They say even a stopped clock is right twice a day... Tony Perkins' latest scheme to persecute LGBT people is actually a not-so-bad idea. Every now and then, he stumbles across something that actually makes sense.
While decrying non-discrimination ordinances that include public accommodation protections for LGBT people, Perkins floated the idea that business owners who provide a service to the queer community should turn around and donate the profit to an ex-gay group and post a sign announcing they would do so. I have no problem with most of that, but, as Perkins tends to do, he takes things a step too far.
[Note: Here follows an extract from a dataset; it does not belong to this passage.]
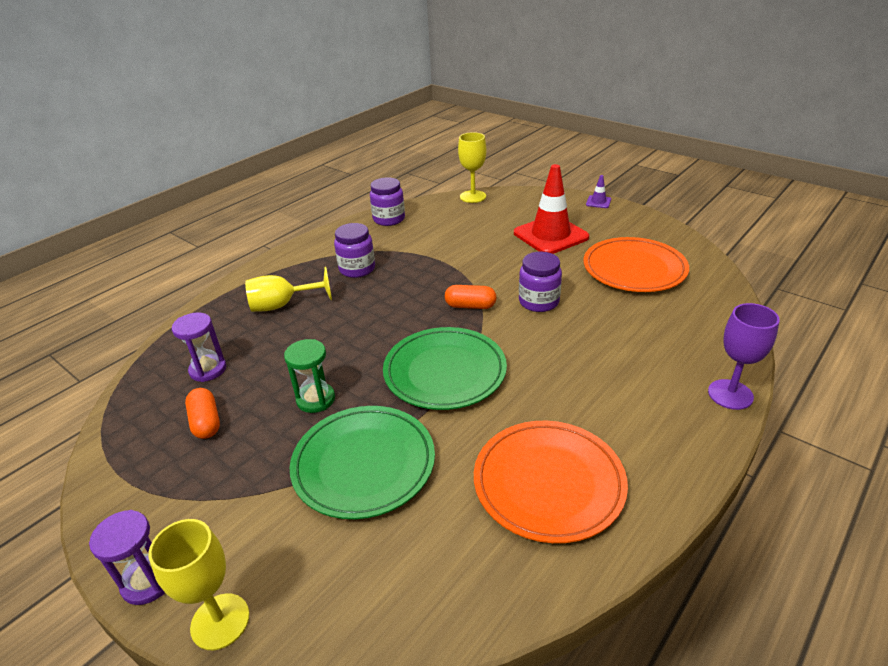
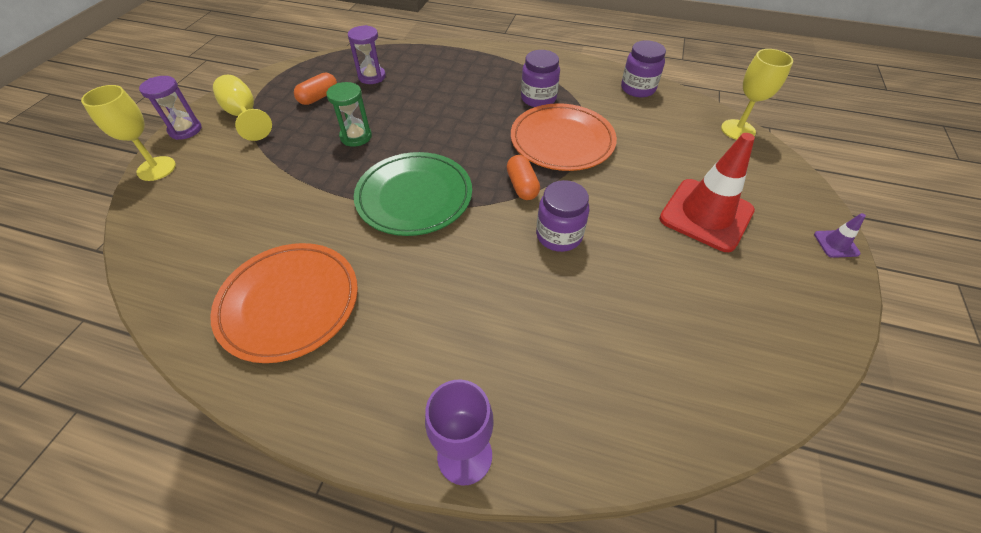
camera: 65 degrees right, 15 degrees up
(282, 305) = (463, 79): yellow goblet -> yellow goblet (244, 115)
(364, 464) = (292, 185): green plate -> none
(634, 269) = (687, 313): orange plate -> orange plate (562, 141)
For conservatives, non-discrimination laws are another nail in the coffin of religious freedom. On Monday's "Washington Watch," host Tony Perkins lamented how increasingly difficult it is for Christian business owners to actively discriminate against and refuse service to LGBT people or same-sex couples based on their "religious views on sexuality."
Scoffing at the notion that anti-discrimination ordinances provide protection for marginalized groups, Perkins dismissed the laws as "clubs" that can be used by gay people to "force everybody to accept and participate and facilitate their lifestyle choices" and "sue people of faith."
First, let's all acknowledge that while Perkins claims he opposes nondiscrimination ordinances, he only opposes them if they include LGBT people. He has no problem whatsoever with the religious protections they provide, for example.
More importantly, business owners are free to do what they want with their money. They can give it to charity, buy porn, pay their mortgage, or invest in tech stocks for all that it matters to the consumer. Granted, knowing that the money will be used for something the customer opposes might sway their business decision, but that's the free market, baby. You see, that's the point of public accommodation nondiscrimination laws; they require business owners to serve the public equally without regard to what they're going to do with the product or how they live their private lives.
That being said, Perkins tries to sidestep that by asking business owners to post a sign saying they will donate any profit from gay clients to an anti-gay cause. By pointing out LGBT people for special consideration, once again he's out of bounds. Posting the sign would be an attempt to discourage LGBT people from shopping there instead of simply following the law and doing what they wish with the profits.
That's the problem with Tony Perkins. He's obviously bright and knows how to manipulate the media. He just can't help going one step too far in his zeal to persecute minority groups while claiming victim status for himself. If he ever managed to pull back to Mike Huckabee level bigotry, he'd be dangerous.